[DATA IN THIS EXERCISE — start]

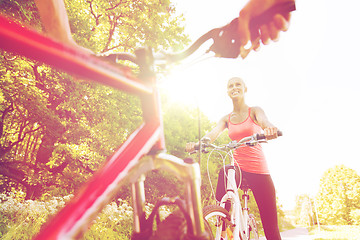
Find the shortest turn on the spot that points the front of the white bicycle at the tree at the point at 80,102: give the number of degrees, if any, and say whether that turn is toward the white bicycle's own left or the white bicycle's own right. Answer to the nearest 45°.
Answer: approximately 90° to the white bicycle's own right

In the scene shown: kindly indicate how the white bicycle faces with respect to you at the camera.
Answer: facing the viewer and to the left of the viewer
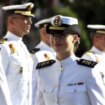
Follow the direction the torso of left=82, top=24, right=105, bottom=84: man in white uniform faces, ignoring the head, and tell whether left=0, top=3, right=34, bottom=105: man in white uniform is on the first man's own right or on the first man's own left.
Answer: on the first man's own right

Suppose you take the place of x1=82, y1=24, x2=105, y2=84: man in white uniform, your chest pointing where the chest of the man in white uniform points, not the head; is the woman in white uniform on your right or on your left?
on your right
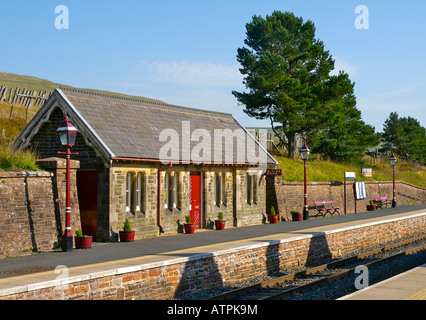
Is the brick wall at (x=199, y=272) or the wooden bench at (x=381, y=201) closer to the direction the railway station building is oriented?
the brick wall

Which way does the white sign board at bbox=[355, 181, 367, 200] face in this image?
toward the camera

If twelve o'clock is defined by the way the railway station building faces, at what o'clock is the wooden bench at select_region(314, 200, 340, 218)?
The wooden bench is roughly at 9 o'clock from the railway station building.

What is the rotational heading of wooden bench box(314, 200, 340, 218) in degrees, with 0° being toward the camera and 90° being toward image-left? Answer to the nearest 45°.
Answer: approximately 315°

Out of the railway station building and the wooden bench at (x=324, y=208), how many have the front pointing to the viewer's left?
0

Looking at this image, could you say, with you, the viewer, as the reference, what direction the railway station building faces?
facing the viewer and to the right of the viewer

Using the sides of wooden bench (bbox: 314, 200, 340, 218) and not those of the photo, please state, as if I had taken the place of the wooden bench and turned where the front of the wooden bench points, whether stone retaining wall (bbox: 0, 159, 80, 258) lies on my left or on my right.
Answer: on my right

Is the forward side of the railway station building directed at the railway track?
yes

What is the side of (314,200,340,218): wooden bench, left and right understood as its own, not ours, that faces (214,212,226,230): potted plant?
right

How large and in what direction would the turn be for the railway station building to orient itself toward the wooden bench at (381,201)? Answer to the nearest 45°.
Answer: approximately 90° to its left

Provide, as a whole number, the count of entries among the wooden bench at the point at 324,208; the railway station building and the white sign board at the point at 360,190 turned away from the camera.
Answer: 0
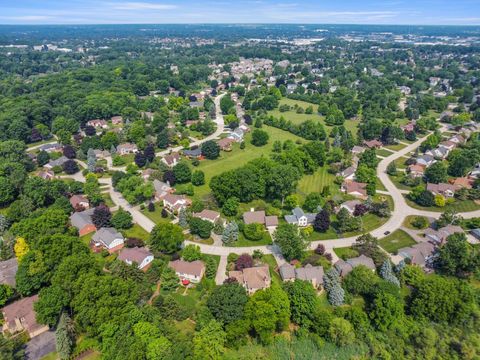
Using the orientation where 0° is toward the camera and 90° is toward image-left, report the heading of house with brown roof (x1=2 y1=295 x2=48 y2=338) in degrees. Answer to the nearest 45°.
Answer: approximately 315°

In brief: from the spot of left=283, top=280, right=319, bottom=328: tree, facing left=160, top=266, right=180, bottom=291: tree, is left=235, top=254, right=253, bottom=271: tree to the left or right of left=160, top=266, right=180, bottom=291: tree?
right

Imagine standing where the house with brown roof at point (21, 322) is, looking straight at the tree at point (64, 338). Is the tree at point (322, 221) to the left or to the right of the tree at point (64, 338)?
left
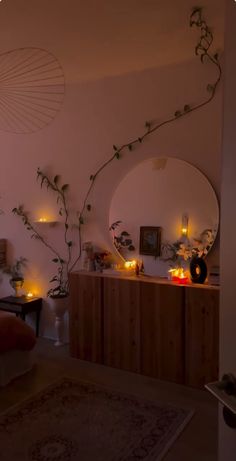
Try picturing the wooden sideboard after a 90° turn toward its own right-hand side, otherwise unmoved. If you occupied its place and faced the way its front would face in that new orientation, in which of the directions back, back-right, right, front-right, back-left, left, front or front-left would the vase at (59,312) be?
front

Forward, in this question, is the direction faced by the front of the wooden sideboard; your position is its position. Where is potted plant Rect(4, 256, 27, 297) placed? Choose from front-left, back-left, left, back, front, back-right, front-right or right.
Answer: right

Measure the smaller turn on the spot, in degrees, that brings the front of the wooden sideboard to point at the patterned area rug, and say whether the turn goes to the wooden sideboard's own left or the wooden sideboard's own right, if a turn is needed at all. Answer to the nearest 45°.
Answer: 0° — it already faces it

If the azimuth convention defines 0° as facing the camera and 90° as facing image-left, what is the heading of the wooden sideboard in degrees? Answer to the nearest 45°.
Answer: approximately 45°

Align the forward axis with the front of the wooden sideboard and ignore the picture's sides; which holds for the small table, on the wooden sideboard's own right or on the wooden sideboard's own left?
on the wooden sideboard's own right

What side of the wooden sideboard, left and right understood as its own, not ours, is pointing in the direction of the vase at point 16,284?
right
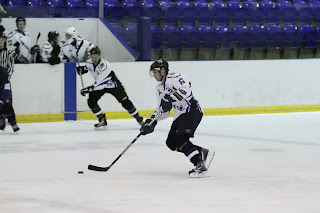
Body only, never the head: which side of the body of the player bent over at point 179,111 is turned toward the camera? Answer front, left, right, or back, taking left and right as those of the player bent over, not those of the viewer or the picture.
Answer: left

[DATA IN THIS EXERCISE — finish]

### TO DO
Convert all of the data above into a numbered list with one line per item, skipping blank lines and omitting the pictures.

### TASK RESPONSE
1. Find the shortest turn on the spot that points the front of the white bicycle at the tree at the point at 80,102: give the number of degrees, if any, and say whether that turn is toward the white bicycle's own left or the white bicycle's own right. Answer to the nearest 45°.
2. Answer: approximately 90° to the white bicycle's own right
3. In the scene shown: kindly indicate how the white bicycle faces with respect to you at the camera.
4. Answer: facing the viewer and to the left of the viewer
5. Follow the direction the torso of left=82, top=24, right=105, bottom=84: man in white uniform faces, ignoring the head, and tell whether left=0, top=3, right=34, bottom=105: man in white uniform is on the first man's own right or on the first man's own left.
6. Answer: on the first man's own right
7. Suppose you take the place of x1=82, y1=24, x2=105, y2=84: man in white uniform, your chest pointing where the chest of the man in white uniform points, not the head; is the woman in white uniform on your right or on your left?
8. on your right
9. Is the brick wall at (x=199, y=272) or the wooden bench at (x=381, y=201) closer to the direction the railway station building is oriented?
10. the brick wall
11. Which way does the white sign board at bbox=[355, 181, 367, 200] face in this image?
12. toward the camera
13. If twelve o'clock is defined by the way the railway station building faces, at what o'clock is the wooden bench at select_region(314, 200, 340, 218)?
14. The wooden bench is roughly at 9 o'clock from the railway station building.
15. What is the rotational heading of wooden bench box(314, 200, 340, 218) in degrees, with 0° being toward the camera and 90° being toward image-left? Answer to the nearest 45°.
16. Answer: approximately 315°
17. Out of the railway station building and the wooden bench at (x=324, y=208), how many have the front pointing to the viewer's left?
18. 0
19. Looking at this image, could you say, with you, the viewer, as the reference, what direction the railway station building faces?
20. facing the viewer and to the right of the viewer
21. Using the sides of wooden bench (bbox: 314, 200, 340, 218) and not those of the photo, please state, as if I had taken the place of the wooden bench and turned where the front of the wooden bench points, whether stone retaining wall (bbox: 0, 159, 80, 258) lies on my left or on my right.
22. Answer: on my right
23. Is the forward side of the railway station building directed at the railway track?
24. yes
25. What is the side of (314,200,340,218): wooden bench, left and right understood as its own, not ours, that faces (214,212,226,230): potted plant?
26. right
27. How large and in what direction would the turn be for the railway station building to orient itself toward the wooden bench at (381,201)? Answer to the nearest 45°.
28. Answer: approximately 90° to its left
29. Provide, as a whole number, the count of entries among the wooden bench at the point at 324,208; the railway station building and the white sign board at the point at 360,190 turned away from the camera.
30. Answer: 0
31. Using the orientation where 0° is toward the camera and 90° is toward image-left, report the heading of house with brown roof (x1=2 y1=295 x2=48 y2=338) in degrees. Answer to the nearest 45°.
32. Answer: approximately 315°
33. In brief: from the spot of left=283, top=280, right=319, bottom=328: tree, facing left=160, top=266, right=180, bottom=291: tree, is left=235, top=254, right=253, bottom=271: tree to the left or right of left=160, top=266, right=180, bottom=291: tree?
34. right
35. Imagine standing where the house with brown roof at point (21, 322) is, looking straight at the tree at point (64, 338). Is the tree at point (322, 221) to the left or to the right of the tree at point (64, 338)?
36. left
37. Try picturing the wooden sideboard after a 90° turn toward its own right-hand side, otherwise unmoved. If you occupied its place and faced the way its front would face in that new orientation, in which of the directions back, back-right, right, front-right, back-left, left, front or front-left would the vase at (59,312) be?
38. front
39. Forward, in this question, is the direction faced by the front of the wooden sideboard; your position is its position. Where is potted plant Rect(4, 256, 27, 297) placed? Choose from front-left, back-left, left, back, front, back-right, front-right or right.
40. Answer: right
41. Measure the smaller turn on the spot, in degrees, that brings the front of the wooden sideboard to point at the patterned area rug, and say whether the turn goes to the wooden sideboard's own left or the wooden sideboard's own right, if a turn is needed at all. Answer to the nearest 45°.
42. Answer: 0° — it already faces it
43. If the azimuth convention defines 0° as facing the camera and 90° as facing image-left, what is the heading of the wooden sideboard in degrees? Answer to the nearest 45°.
44. Answer: approximately 45°
45. Align the forward axis with the front of the wooden sideboard and ignore the picture's sides; which holds for the small table, on the wooden sideboard's own right or on the wooden sideboard's own left?
46. on the wooden sideboard's own right
47. What side of the wooden sideboard, left and right understood as its own, not ours, is pointing in the direction of the vase at point 16,284?
48. right
49. Body only, never the head: which side of the body of the player bent over at point 179,111 is turned toward the camera? Answer front, left, right, or back, taking left and right as those of the player bent over, not those of the viewer or the picture.
50. Answer: left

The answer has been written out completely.